For each line in the material below that holds "pixels", copy that line.
------ DATASET CONTENT
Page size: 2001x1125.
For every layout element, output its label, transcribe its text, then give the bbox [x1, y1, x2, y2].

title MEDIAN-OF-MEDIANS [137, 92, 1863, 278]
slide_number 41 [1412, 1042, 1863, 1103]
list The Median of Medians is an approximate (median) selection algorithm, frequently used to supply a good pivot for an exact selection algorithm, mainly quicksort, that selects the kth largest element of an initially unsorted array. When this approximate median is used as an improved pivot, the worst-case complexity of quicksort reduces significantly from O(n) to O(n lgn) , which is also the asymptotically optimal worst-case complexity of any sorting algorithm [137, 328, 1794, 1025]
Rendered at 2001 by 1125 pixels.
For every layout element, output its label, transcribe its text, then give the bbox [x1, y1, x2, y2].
------------
------ DATASET CONTENT
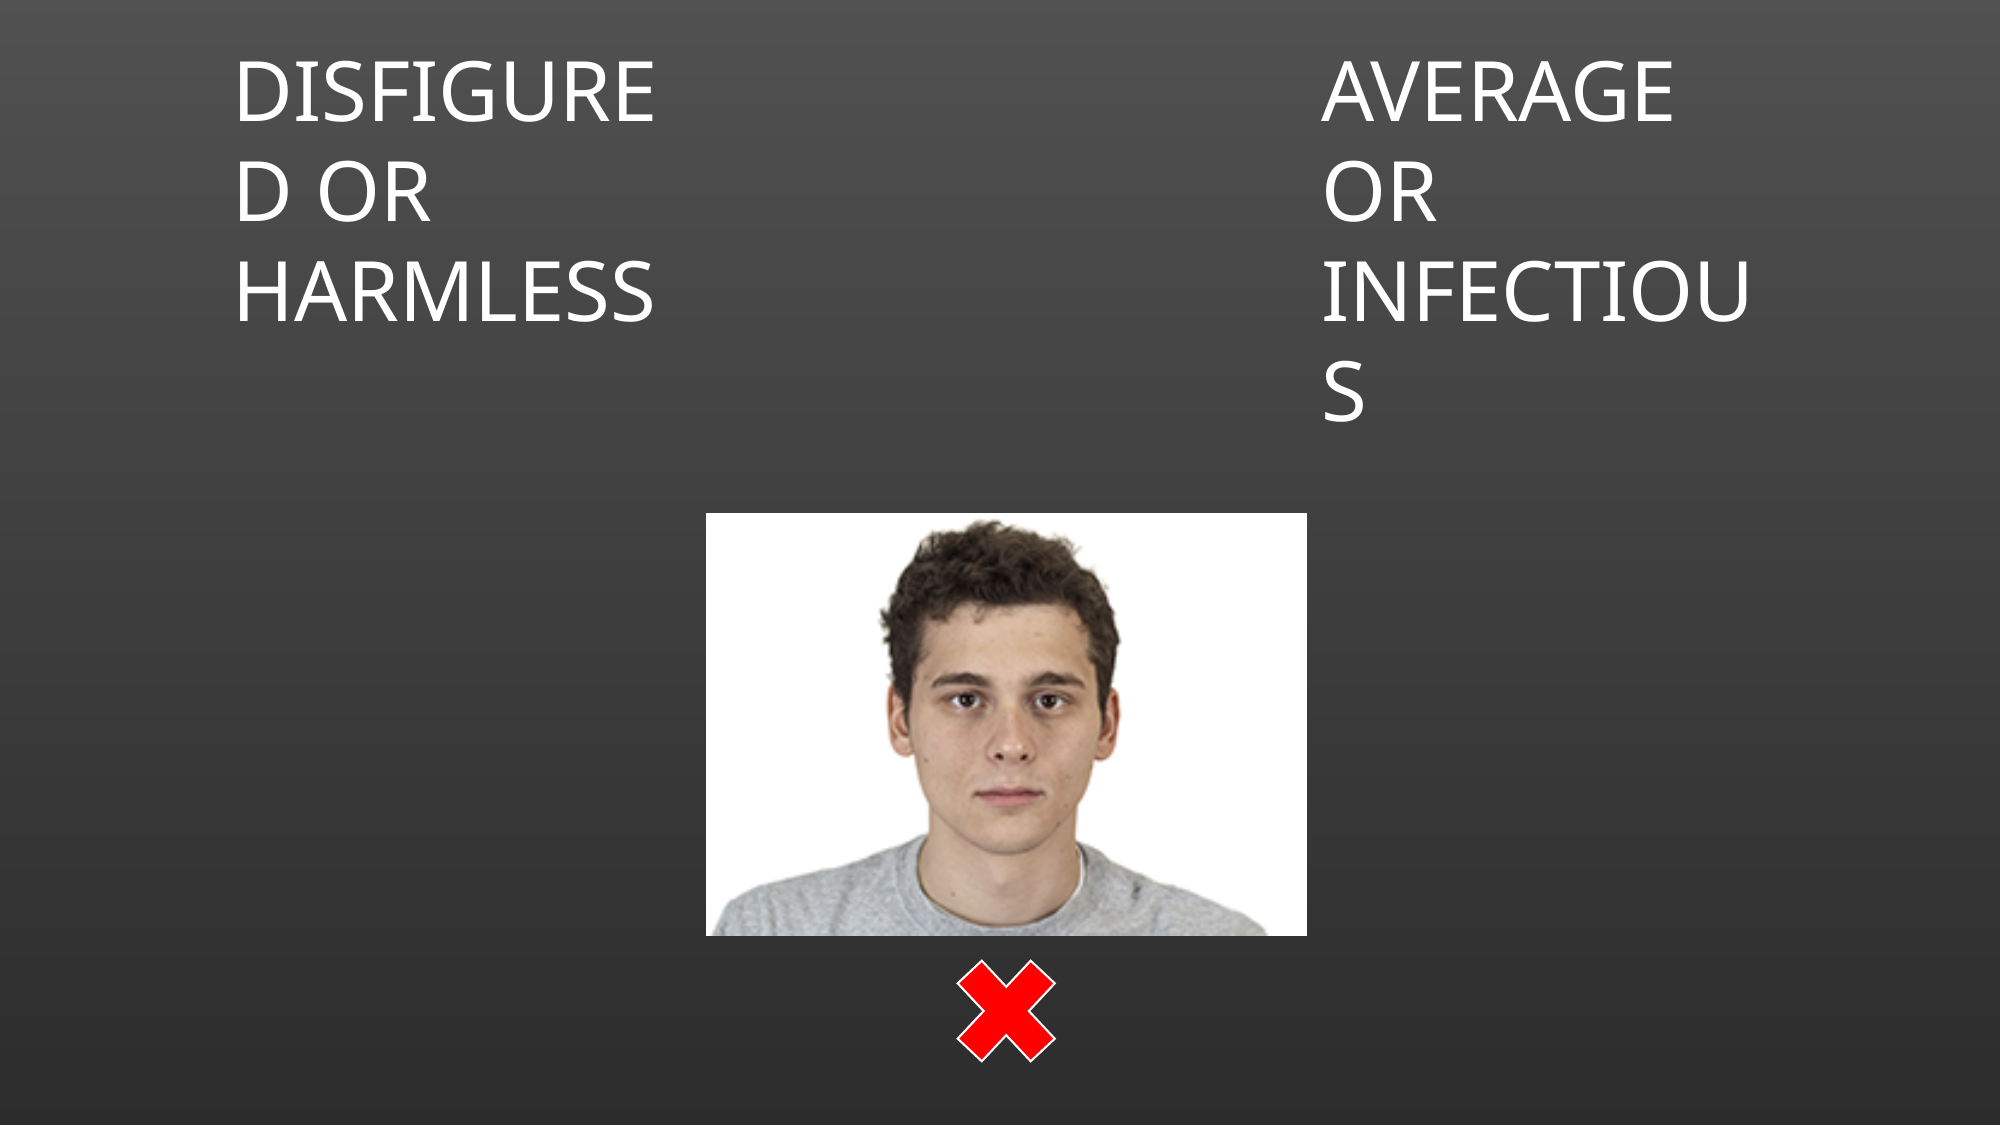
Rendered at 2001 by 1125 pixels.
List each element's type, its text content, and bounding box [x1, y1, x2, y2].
------------
------ DATASET CONTENT
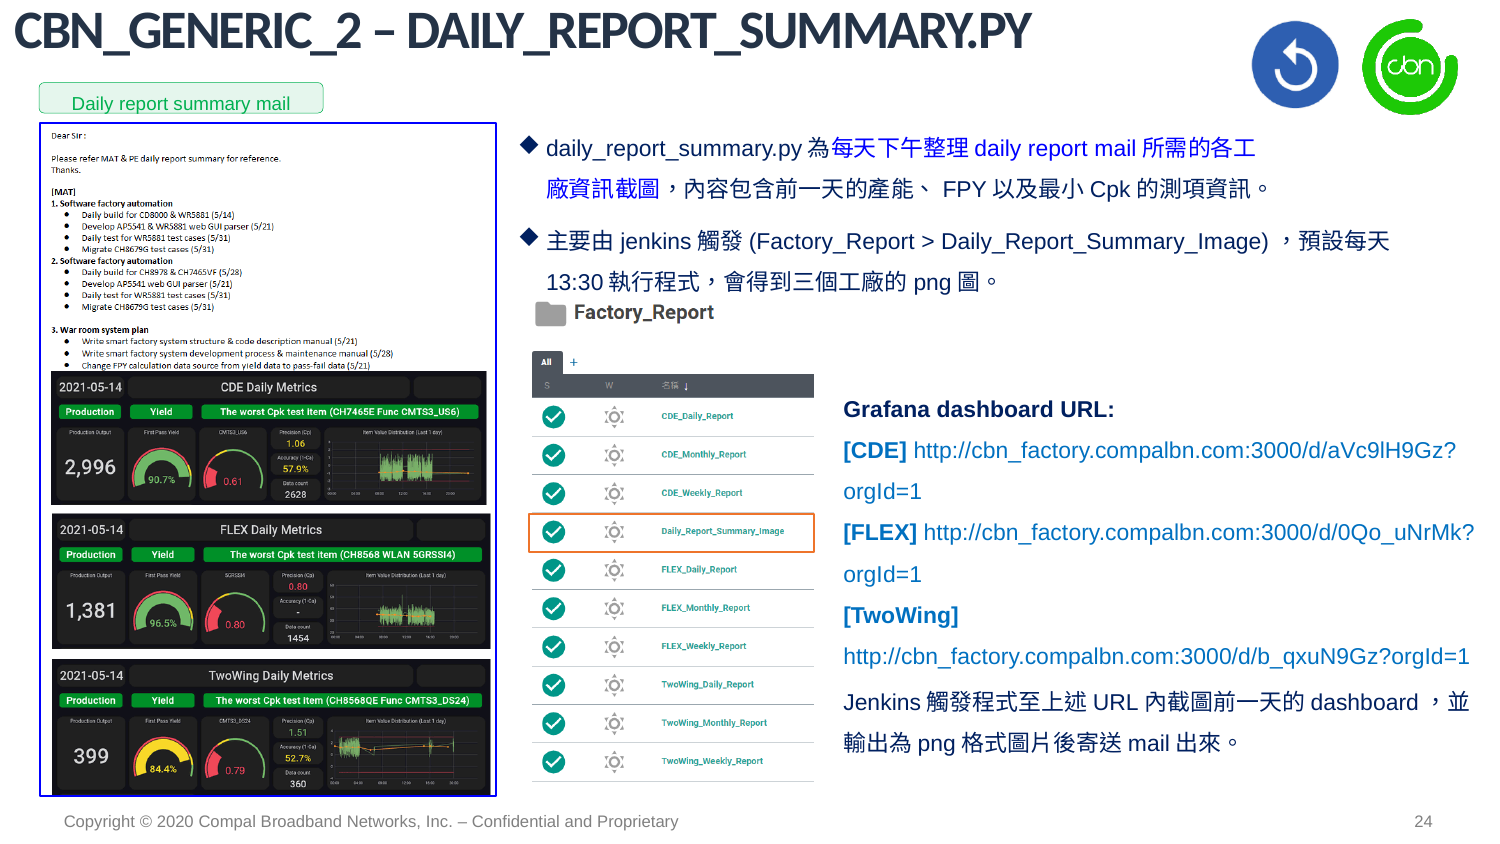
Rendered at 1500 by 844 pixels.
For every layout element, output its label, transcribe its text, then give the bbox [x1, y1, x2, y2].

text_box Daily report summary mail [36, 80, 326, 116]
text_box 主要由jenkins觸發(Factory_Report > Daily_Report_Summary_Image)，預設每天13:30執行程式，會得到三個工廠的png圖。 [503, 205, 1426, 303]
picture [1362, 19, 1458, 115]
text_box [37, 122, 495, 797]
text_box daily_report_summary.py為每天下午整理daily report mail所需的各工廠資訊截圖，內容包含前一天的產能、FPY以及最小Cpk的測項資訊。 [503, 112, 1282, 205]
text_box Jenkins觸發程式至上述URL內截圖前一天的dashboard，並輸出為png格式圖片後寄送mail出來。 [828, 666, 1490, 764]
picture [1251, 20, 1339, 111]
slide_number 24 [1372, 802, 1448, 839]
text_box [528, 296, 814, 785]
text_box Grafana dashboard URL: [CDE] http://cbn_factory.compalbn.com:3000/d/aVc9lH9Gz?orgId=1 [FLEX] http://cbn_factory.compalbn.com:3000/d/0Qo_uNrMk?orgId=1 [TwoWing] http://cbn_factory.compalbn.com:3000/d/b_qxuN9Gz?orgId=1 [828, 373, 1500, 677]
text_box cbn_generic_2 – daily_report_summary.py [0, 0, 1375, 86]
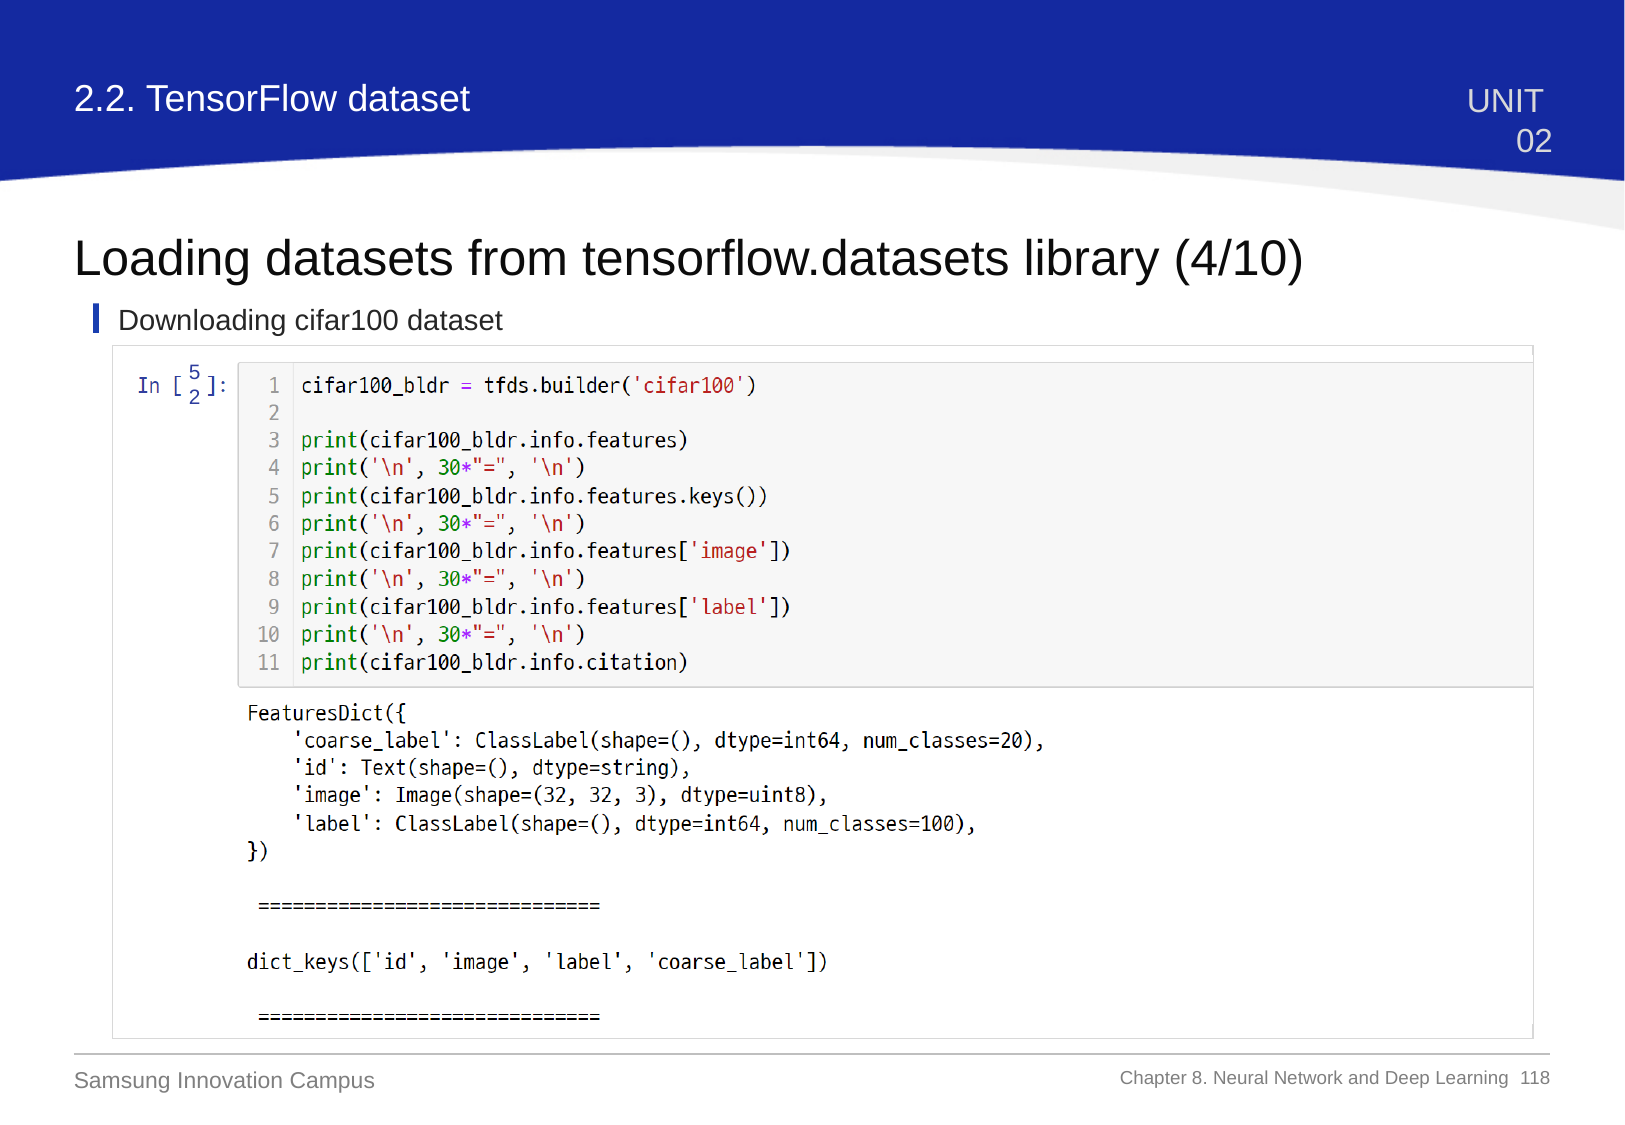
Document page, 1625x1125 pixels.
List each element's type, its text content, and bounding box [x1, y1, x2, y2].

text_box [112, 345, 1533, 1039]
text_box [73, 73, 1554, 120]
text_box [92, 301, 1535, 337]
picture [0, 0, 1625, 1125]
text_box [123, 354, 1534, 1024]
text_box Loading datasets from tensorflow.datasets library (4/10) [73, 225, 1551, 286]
------------
- _EXERCISE ANSWER_
Rendered at 2001 by 1125 pixels.
Rendered at 2001 by 1125 pixels.
Rendered at 1500 by 844 pixels.
Document page, 1625x1125 pixels.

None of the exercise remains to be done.